## PROMPT
Below are some records. Return exactly the lines from the one with "Ook lekker om te maken" to the one with "Nutzungsbedingungen", and nothing else.

## Page-level text extractions

§

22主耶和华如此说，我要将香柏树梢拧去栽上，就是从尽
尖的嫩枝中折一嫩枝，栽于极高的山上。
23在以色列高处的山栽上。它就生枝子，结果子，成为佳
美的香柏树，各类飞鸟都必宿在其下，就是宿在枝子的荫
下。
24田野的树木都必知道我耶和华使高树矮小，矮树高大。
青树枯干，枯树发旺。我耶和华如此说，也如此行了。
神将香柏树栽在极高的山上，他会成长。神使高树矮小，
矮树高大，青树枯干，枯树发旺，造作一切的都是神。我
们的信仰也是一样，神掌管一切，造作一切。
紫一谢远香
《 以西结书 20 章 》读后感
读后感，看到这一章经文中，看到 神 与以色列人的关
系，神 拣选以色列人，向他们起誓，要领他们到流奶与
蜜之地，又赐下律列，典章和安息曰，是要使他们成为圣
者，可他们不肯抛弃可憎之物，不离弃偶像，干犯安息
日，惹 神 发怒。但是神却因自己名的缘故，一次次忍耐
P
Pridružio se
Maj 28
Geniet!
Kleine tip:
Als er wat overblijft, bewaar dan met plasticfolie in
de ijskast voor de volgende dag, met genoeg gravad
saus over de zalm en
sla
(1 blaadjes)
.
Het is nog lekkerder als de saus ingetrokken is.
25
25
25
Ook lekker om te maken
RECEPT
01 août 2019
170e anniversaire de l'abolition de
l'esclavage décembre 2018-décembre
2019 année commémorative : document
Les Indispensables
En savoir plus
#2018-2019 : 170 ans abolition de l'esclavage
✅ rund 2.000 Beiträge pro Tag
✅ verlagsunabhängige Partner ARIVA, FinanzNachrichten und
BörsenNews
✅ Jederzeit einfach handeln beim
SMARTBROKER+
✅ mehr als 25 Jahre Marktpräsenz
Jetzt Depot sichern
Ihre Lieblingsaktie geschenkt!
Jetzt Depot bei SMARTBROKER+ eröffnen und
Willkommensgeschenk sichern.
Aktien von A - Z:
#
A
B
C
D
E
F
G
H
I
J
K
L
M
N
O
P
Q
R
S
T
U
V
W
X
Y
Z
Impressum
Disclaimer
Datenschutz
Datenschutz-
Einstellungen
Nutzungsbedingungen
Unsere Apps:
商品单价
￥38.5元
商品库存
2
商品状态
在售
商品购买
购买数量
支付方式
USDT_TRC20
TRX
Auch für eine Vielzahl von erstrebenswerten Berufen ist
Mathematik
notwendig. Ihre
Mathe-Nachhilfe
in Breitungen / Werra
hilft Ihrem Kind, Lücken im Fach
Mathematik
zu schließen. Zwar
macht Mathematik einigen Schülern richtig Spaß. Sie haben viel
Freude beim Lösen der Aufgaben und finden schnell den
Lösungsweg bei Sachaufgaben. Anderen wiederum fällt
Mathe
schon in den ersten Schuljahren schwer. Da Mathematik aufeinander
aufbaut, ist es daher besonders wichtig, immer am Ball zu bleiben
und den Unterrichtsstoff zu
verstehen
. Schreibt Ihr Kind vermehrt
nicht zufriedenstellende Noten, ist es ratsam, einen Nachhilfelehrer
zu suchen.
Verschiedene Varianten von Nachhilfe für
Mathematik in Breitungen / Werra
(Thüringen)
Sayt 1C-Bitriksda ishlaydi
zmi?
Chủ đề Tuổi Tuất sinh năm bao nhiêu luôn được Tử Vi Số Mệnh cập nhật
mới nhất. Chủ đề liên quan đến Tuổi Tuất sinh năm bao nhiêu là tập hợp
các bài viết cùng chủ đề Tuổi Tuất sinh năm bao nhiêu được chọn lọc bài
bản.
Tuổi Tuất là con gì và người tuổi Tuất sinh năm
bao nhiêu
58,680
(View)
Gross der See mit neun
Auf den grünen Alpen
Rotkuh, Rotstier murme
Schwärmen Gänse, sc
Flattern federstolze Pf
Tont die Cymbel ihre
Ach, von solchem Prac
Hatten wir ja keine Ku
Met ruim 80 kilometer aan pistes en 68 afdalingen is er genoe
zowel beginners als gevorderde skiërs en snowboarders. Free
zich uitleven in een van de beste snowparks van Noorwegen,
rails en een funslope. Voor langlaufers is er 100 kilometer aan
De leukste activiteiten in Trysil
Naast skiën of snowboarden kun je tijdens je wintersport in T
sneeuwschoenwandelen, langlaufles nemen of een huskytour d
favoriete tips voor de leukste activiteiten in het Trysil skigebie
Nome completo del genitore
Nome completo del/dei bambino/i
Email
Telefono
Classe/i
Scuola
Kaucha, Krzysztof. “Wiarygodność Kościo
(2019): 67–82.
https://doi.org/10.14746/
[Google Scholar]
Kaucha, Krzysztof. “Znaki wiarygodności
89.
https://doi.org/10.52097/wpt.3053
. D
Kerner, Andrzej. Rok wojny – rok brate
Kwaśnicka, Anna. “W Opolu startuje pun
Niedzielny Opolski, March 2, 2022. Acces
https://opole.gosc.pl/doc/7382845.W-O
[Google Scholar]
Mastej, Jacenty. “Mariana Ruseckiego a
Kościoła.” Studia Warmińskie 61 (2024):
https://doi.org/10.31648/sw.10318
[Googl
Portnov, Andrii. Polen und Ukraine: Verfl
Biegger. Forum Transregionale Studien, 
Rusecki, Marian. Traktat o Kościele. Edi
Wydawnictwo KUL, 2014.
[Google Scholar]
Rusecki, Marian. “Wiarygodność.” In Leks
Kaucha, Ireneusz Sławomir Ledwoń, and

§

## RESPONSE BELOW
Ook lekker om te maken
RECEPT
01 août 2019
170e anniversaire de l'abolition de
l'esclavage décembre 2018-décembre
2019 année commémorative : document
Les Indispensables
En savoir plus
#2018-2019 : 170 ans abolition de l'esclavage
✅ rund 2.000 Beiträge pro Tag
✅ verlagsunabhängige Partner ARIVA, FinanzNachrichten und
BörsenNews
✅ Jederzeit einfach handeln beim
SMARTBROKER+
✅ mehr als 25 Jahre Marktpräsenz
Jetzt Depot sichern
Ihre Lieblingsaktie geschenkt!
Jetzt Depot bei SMARTBROKER+ eröffnen und
Willkommensgeschenk sichern.
Aktien von A - Z:
#
A
B
C
D
E
F
G
H
I
J
K
L
M
N
O
P
Q
R
S
T
U
V
W
X
Y
Z
Impressum
Disclaimer
Datenschutz
Datenschutz-
Einstellungen
Nutzungsbedingungen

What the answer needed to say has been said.